In 1943 Traudl married a young officer, and Hitler aide, Hans Junge, who was killed a year later during the Normandy campaign. She did not remarry.

After Hitler's death in April 1945 and the capture of Berlin by the Red Army, Junge was interned for six months. In May 1946 she returned to her native Bavaria, where she was "de-nazified" and classified by the Americans as a "youthful fellow traveller". This was probably a fair summing up. She had been brought up in an unpolitical household in which there was, apparently, little questioning of the status quo of pre-war Nazi Germany. When war came, she, like many others, believed Poland, France and Britain had forced it on Germany. But did she not see the anti-Jewish pogrom of November 1938, a very public event, and wonder why? Apparently not. After the war she studied the evidence on the Third Reich and was wracked with guilt because of her career in Hitler's service.

In American-occupied Munich Junge found employment as a secretary for an illustrated paper and later as a journalist, and was soon in demand as a witness of Hitler's circle. She helped on a number of historical films, documentaries and books including the Austrian director G.W. Pabst's 1955 feature film Der letzte Akt ("The Last Act"), about the last days in Hitler's Berlin bunker.
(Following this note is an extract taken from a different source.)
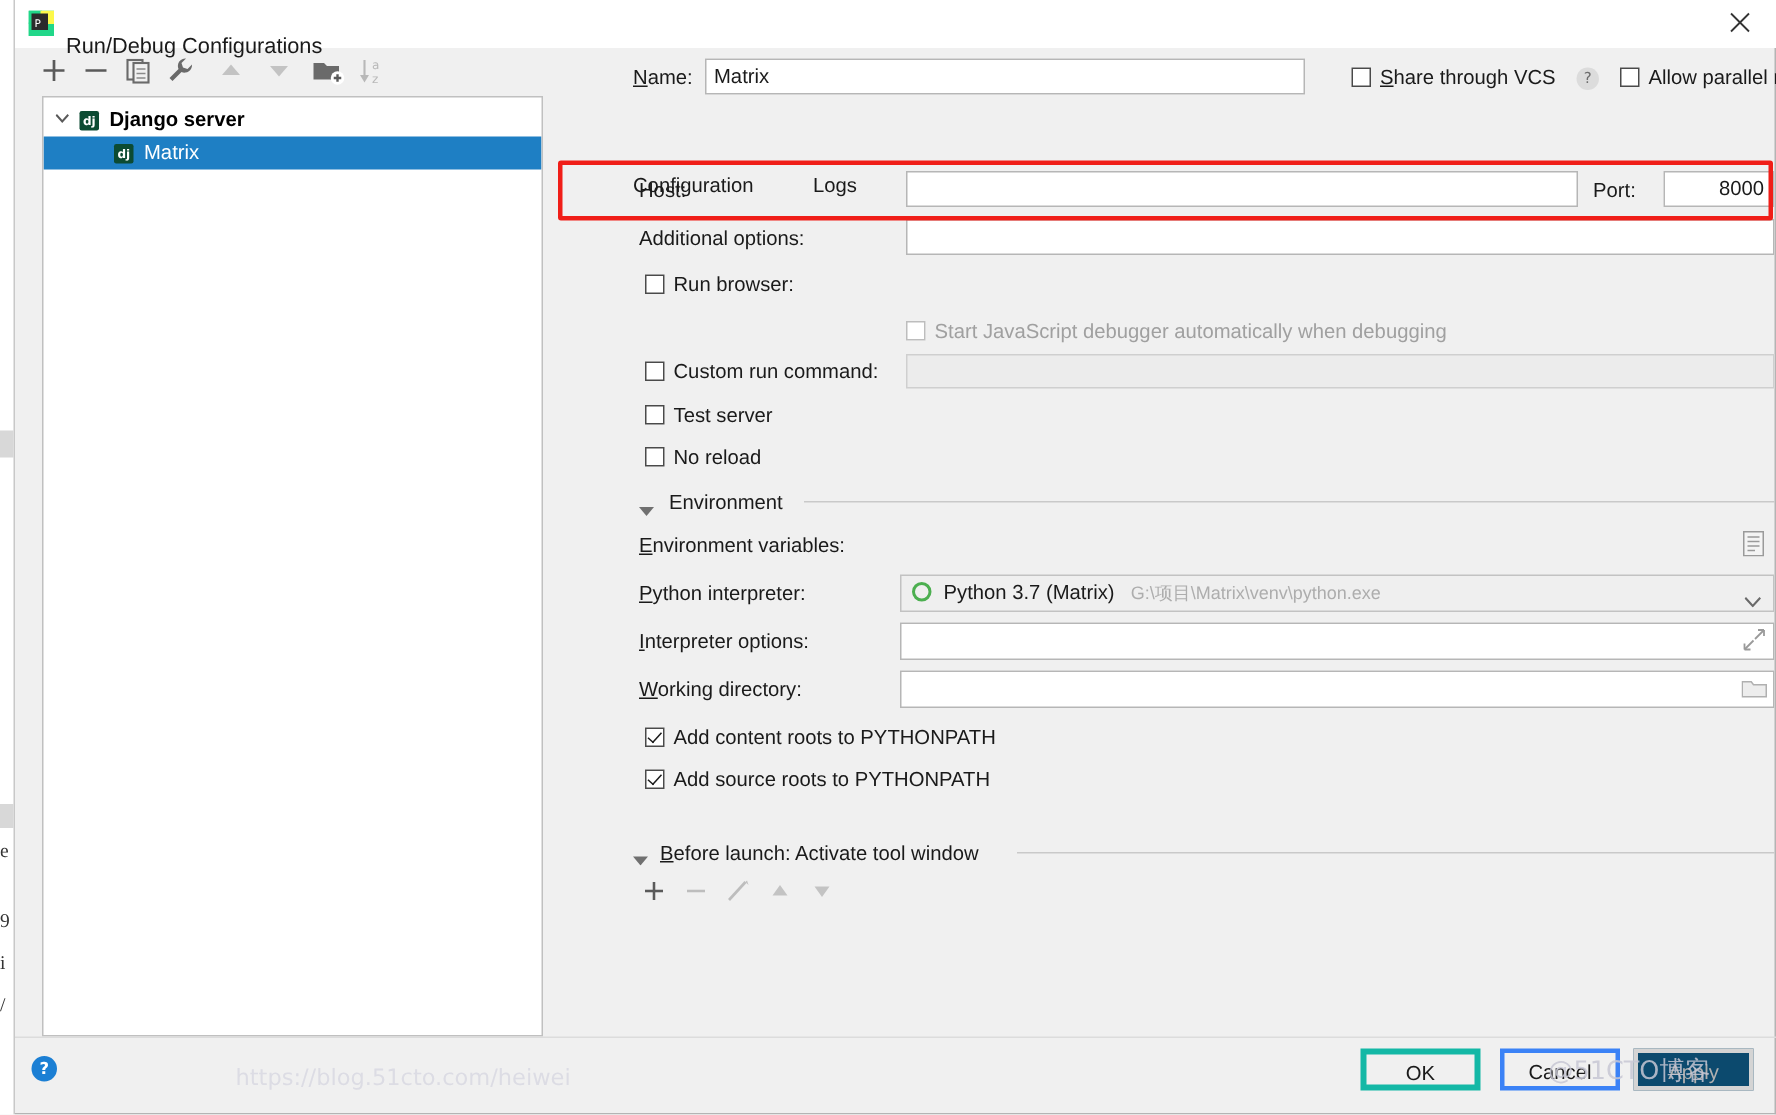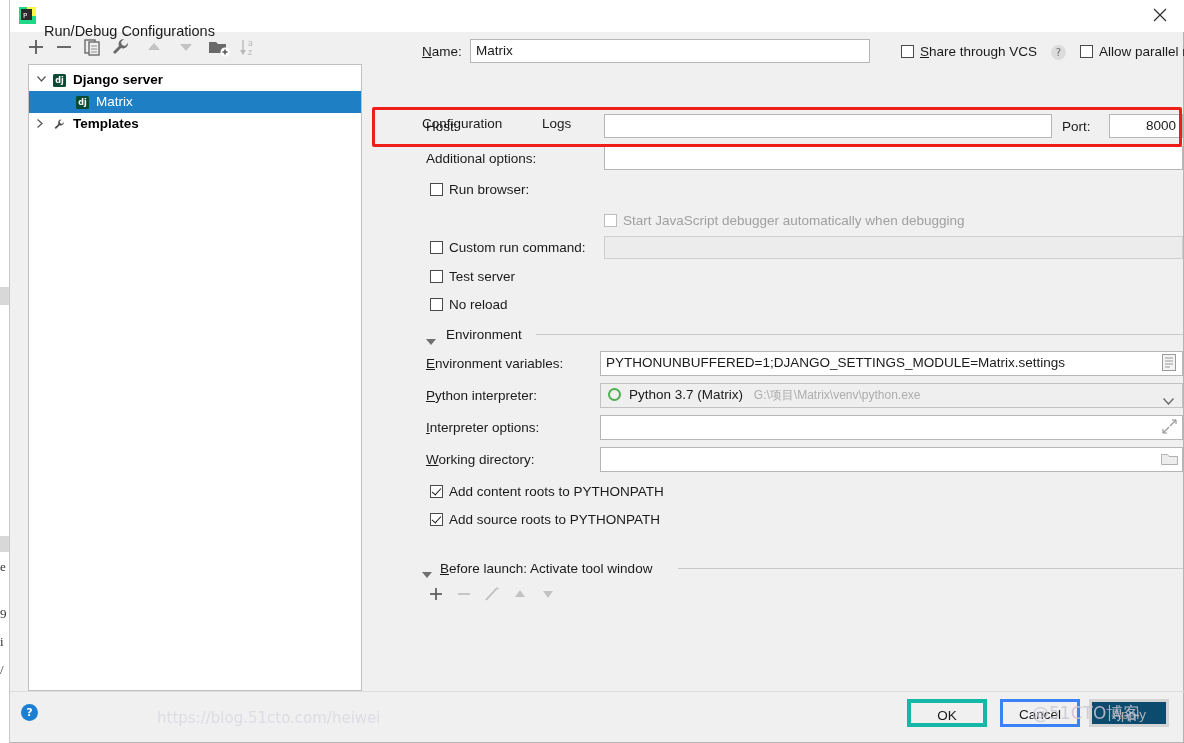"Templates" div.tree-row { html: <div> <span> <svg> <polyline></polyline> </svg> </span> <span> <svg> <path></path> </svg> </span> <span>Templates</span> </div> -> none }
Her autobiography, Bis zur letzten Stunde: Hitlers Sekretärin erzählt ihr Leben ("To the Final Hour: Hitler's secretary tells her story"), which she wrote with the help of Melissa Müller, was published just before her death. She was also the subject of a 90-minute documentary film, Im toten Winkel ("Blind Spot"), which was screened at the Berlin film festival just hours before her death.

Interestingly, this was made by André Heller (with Othmar Schmiderer), the son of a Jewish businessman, whose father was a Viennese exile. Heller, to his surprise, found Junge, "unbelievably nice". She agreed to co-operate with him, giving 10 hours of interviews, because she knew she was terminally ill. She commented, "I have let my story go and life is letting me go."